El pintor del cielo

De todos los oficios conocidos, aquel era el menos común, y también el más exclusivo. Modestamente se definía como artista, aunque por todos era sabido que aquella palabra era demasiada pequeña para tal cargo.

Cada día, antes de que se marchitara la luz del sol, cogía sus pinturas, desempolvaba el pincel y daba inicio a su jornada para cumplir con su misión: pintar el cielo.

Aquella tarde decidió colorearlo desde el mar. Se subió a una roca y empezó a dar forma a su obra. Escogió tonos sencillos, entre rosáceos y azulados, puesto que quería conseguir un atardecer discreto a la vez que bonito.

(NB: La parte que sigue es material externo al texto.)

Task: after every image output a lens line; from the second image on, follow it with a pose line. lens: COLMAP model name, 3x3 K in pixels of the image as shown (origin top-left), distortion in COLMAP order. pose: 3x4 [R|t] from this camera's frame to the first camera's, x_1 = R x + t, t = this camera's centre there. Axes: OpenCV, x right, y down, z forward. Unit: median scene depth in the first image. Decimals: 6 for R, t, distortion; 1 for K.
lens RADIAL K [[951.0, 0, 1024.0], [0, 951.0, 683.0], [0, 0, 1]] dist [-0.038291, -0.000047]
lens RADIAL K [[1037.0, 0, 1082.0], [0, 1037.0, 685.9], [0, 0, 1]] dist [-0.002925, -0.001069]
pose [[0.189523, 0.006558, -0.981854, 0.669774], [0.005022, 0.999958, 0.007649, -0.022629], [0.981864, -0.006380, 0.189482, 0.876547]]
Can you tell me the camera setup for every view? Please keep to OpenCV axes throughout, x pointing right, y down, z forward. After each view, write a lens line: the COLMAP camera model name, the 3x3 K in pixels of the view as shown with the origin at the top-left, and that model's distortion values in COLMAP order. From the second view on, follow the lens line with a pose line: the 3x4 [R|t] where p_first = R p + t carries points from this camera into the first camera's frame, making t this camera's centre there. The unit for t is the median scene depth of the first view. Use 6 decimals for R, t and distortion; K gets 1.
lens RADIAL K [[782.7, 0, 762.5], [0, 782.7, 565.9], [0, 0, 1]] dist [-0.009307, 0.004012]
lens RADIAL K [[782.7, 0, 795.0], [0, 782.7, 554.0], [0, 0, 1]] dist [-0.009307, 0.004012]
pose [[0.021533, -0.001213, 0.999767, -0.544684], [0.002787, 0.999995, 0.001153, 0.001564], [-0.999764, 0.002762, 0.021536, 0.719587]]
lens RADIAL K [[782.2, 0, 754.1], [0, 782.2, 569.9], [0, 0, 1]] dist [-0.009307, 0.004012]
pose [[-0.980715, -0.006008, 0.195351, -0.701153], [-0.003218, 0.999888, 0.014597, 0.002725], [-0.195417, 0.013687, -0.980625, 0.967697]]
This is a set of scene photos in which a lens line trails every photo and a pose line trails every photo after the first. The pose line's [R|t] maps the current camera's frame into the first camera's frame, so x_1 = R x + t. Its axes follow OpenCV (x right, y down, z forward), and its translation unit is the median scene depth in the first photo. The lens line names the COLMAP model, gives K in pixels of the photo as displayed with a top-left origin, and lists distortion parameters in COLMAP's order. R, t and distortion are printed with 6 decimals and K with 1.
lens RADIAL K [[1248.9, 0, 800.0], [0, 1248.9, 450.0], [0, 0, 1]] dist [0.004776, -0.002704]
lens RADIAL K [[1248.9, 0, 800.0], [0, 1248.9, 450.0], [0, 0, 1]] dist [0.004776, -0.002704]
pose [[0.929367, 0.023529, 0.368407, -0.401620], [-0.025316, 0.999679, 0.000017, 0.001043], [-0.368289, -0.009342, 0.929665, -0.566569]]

Con unos pocos trazos consiguió que ambos adjetivos danzaran con las olas en perfecta armonía. Después de algún retoque más, dio por concluído su cuadro, recogió sus herramientas y, mientras dejaba atrás su obra reflejada en el mar, todo aquel que levantaba la mirada quedaba absorto ante lo que sus ojos contemplaban.

Ajeno a las reacciones, empezó a andar con rumbo fijo jugando con posibles respuestas a su mayor pregunta:  ¿qué lugar escogería al día siguiente para sumar una pieza más a su colección celestial?